Some of those concerns have been expressed by Baltimoreans United in Leadership Development (BUILD), which in July called for a TIF agreement to include local hiring mandates of 51% for all future businesses in the TIF district. Should that mandate not be met, BUILD officials said the city should invoke "substantial financial penalties" on the parties responsible.

"BUILD calls on the City Council, Sagamore Development, and Mr. Plank to not agree to any city-wide benefits agreement without the city conducting a comprehensive independent analysis of the deal," said BUILD co-chair Rev. Andrew Foster Connors. "If after the analysis the city concludes that the costs associated with the development can be managed, then any agreement must treat the city of Baltimore as a 'first in' investor."

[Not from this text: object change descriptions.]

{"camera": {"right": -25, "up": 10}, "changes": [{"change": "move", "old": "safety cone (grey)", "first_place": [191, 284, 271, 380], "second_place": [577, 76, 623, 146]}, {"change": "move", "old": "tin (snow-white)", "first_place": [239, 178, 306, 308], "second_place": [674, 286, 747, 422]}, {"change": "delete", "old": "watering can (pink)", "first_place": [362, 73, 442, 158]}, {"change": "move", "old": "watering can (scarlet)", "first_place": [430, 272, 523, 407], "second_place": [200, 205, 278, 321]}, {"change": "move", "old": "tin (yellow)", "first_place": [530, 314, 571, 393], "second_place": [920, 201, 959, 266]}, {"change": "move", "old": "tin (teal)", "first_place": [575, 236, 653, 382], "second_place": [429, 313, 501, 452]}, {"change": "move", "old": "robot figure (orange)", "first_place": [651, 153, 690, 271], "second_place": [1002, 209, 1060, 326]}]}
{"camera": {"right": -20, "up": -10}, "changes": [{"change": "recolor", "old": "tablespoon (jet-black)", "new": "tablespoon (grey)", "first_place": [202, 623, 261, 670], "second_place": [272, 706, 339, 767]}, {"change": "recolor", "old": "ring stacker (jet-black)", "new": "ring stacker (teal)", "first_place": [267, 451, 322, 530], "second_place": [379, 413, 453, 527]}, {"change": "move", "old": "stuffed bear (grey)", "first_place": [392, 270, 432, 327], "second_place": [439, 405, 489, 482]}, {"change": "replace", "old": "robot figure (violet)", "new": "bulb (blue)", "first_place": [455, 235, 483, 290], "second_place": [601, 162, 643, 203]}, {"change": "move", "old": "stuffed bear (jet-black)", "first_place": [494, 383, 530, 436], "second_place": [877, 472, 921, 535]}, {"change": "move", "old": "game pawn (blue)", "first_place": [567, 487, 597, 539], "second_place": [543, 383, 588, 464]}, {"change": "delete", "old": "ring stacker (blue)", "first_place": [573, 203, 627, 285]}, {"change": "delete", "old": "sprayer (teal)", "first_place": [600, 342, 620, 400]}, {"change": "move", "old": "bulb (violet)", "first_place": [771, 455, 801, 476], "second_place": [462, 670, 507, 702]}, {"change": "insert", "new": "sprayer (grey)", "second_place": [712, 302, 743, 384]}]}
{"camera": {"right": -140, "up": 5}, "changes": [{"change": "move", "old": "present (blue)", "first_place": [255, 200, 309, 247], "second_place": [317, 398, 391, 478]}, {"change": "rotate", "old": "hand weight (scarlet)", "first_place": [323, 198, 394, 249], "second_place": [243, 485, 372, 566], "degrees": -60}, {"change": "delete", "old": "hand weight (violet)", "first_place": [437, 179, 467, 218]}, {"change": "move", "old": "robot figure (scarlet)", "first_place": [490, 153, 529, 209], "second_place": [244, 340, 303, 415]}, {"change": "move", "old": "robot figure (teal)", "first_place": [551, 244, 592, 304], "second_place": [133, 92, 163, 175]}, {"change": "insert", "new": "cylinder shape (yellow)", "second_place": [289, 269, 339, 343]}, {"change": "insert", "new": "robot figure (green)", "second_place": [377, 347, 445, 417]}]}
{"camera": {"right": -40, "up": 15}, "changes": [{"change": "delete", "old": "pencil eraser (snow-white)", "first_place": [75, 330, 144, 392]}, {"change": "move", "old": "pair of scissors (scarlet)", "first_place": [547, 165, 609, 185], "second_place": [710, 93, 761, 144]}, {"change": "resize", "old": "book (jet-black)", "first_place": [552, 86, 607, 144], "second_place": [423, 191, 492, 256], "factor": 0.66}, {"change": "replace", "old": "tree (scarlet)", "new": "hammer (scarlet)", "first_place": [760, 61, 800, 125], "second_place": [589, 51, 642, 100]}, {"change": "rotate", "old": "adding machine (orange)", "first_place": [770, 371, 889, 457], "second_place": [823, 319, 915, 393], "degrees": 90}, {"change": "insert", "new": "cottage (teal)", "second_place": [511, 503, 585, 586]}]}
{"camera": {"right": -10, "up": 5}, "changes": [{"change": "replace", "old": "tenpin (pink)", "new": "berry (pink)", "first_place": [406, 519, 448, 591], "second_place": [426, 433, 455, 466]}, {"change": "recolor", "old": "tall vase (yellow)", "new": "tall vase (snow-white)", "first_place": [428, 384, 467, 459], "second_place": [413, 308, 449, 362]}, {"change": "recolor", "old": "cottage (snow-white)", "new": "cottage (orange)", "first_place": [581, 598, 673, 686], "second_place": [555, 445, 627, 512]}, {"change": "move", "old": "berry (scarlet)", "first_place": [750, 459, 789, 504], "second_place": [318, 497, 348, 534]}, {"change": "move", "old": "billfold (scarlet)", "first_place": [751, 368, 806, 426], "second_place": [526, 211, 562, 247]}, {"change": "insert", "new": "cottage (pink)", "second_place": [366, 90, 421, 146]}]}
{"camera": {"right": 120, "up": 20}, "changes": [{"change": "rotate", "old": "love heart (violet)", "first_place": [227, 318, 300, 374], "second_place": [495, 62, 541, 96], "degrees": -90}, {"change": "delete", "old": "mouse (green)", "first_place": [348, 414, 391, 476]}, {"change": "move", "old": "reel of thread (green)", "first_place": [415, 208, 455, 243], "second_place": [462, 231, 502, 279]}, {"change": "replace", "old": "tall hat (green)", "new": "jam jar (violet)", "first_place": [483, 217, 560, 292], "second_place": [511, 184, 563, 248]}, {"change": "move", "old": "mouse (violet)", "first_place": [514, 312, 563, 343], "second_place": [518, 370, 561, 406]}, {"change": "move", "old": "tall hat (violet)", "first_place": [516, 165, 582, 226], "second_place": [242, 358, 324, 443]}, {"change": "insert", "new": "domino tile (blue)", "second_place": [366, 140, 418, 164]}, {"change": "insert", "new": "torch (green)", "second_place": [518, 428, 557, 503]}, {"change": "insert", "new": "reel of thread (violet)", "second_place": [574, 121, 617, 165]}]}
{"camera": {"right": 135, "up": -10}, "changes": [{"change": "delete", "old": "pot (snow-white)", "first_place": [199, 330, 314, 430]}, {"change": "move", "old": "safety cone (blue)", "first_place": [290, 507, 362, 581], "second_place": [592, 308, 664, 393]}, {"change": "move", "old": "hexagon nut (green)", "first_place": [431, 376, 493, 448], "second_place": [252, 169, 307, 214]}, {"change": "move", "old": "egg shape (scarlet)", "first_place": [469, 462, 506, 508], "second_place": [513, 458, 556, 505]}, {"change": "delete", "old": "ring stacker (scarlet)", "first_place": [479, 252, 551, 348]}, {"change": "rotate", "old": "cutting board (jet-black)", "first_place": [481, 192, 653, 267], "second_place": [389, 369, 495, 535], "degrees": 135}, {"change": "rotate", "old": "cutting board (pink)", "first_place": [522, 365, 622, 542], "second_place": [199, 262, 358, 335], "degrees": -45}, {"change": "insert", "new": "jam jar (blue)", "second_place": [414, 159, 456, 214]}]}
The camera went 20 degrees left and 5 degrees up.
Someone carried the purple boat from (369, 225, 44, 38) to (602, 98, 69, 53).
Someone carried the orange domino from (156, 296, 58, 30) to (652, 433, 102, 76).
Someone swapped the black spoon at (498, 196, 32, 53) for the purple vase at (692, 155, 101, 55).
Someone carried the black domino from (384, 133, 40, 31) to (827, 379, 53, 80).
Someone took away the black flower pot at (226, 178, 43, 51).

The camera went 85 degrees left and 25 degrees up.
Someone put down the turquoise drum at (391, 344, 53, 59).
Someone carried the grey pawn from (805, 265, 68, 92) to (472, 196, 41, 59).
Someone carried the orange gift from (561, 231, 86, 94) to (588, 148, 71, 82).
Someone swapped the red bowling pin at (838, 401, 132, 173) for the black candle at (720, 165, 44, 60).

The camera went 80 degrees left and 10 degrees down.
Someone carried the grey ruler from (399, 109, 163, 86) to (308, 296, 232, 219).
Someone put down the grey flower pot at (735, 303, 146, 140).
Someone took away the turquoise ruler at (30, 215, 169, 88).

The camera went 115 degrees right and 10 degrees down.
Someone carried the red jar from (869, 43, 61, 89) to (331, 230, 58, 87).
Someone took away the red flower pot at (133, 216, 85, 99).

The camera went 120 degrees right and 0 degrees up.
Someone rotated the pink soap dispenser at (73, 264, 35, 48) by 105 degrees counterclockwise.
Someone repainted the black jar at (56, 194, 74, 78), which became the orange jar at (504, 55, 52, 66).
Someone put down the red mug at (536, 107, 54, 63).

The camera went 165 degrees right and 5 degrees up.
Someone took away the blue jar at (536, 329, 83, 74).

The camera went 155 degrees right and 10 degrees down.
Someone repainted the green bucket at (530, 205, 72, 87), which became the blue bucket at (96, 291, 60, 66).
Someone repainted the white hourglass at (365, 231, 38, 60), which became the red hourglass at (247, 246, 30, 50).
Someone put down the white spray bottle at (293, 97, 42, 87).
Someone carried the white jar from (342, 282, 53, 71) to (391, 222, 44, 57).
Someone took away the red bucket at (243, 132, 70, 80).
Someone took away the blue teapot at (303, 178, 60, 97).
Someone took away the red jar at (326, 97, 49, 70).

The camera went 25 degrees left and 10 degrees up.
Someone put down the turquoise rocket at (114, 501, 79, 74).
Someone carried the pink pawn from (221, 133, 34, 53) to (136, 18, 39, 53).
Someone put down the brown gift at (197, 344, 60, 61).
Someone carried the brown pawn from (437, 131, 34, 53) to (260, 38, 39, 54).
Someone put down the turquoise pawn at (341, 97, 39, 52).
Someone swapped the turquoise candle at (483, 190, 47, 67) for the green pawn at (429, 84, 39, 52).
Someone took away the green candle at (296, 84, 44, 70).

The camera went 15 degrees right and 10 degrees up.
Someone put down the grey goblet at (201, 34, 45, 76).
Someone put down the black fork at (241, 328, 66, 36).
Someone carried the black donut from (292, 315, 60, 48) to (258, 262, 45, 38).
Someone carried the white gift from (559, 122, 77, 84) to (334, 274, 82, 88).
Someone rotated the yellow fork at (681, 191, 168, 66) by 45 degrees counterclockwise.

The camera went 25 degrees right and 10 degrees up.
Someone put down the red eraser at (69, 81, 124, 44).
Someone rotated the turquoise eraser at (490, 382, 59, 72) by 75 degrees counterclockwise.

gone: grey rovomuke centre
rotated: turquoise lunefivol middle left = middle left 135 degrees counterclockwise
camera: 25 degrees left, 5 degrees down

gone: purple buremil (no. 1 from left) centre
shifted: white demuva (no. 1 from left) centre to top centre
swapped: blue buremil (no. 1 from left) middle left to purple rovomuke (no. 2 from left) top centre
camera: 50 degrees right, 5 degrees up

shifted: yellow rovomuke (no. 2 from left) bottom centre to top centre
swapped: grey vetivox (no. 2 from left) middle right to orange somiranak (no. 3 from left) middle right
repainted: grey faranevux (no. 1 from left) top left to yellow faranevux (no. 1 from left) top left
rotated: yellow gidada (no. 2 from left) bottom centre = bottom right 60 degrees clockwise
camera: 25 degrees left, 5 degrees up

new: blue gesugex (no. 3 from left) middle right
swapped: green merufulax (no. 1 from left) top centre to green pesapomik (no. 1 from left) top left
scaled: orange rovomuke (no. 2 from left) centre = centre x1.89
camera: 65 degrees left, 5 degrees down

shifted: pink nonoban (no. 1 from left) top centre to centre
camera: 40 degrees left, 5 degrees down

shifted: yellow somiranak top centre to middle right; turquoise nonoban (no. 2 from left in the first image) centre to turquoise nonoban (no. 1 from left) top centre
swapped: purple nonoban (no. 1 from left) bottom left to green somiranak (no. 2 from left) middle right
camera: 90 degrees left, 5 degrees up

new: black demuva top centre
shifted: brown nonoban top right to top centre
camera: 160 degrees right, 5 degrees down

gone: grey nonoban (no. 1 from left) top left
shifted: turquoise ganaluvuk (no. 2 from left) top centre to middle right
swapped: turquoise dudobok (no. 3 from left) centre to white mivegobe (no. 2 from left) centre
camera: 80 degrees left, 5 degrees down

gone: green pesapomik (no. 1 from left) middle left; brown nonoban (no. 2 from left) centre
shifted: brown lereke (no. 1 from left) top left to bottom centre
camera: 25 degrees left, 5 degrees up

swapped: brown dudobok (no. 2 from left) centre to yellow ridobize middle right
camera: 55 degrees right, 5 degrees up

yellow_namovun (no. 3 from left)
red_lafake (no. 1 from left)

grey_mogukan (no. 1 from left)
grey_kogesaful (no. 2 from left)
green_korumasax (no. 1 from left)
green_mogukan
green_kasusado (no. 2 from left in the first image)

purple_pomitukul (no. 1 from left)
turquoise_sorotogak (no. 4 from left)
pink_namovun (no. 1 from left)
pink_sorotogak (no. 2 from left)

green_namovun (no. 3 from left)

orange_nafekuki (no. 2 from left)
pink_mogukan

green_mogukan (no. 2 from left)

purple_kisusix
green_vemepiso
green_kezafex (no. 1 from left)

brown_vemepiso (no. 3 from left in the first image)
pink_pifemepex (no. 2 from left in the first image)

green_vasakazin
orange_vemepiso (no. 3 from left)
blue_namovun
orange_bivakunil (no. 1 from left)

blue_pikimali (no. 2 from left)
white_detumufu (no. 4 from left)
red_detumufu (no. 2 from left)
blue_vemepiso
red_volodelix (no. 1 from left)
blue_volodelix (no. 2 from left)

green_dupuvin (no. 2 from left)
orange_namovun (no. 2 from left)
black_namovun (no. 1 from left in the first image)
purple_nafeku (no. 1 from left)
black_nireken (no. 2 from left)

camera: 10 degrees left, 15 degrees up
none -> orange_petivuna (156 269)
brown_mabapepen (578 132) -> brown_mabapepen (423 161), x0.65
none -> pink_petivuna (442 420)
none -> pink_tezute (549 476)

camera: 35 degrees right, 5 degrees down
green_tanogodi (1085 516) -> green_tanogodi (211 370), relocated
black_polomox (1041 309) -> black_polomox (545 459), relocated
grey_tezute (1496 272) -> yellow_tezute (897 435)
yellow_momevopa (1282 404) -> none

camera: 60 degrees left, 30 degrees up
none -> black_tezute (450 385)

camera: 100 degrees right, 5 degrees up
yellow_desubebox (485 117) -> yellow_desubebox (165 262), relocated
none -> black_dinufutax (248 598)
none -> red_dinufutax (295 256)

Pollak said the cost of the project is $5.5 billion, but rises to $6.9 billion when accounting for infrastructure costs. Estimates have placed Port Covington's assessed value after construction at $2.6 billion.

In addition to the new Under Armour headquarters, the completed Port Covington project as proposed would include: 1.5 million square feet of retail and entertainment space, more than 7,500 rental and for-sale residential units, 500,000 square feet of industrial/light manufacturing space, 200 hotel rooms, 1.5 million square feet of office space, and 41 acres of public parks and waterfront space, according to the TIF application.

BDC president and CEO William Cole said the group's TIF recommendation was contingent on five factors, which are that: returns to the city exceed the city's hurdle rate, a profit-sharing agreement is negotiated, there is federal and state participation in infrastructure, there is no adverse effect on school funding, and there is no adverse effect on the city's bonding capacity.

If and when the proposal clears the City Council's Taxation, Finance and Economic Development Committee, it will then go before the full City Council for consideration.

Under Armour's headquarters is expected to be built over 15-plus years, according to plans. The Baltimore-based company currently has headquarters in the Tide Point neighborhood of Baltimore, where it has been for 18 years.

In January, Under Armour completed a $40 million office space that houses more than 600 employees, marking the first new building to be opened on the Port Covington campus. Plank's Sagamore Development Company has also completed a reuse of a city garage in Port Covington and the construction of the Sagamore Spirit Distillery in the same neighborhood.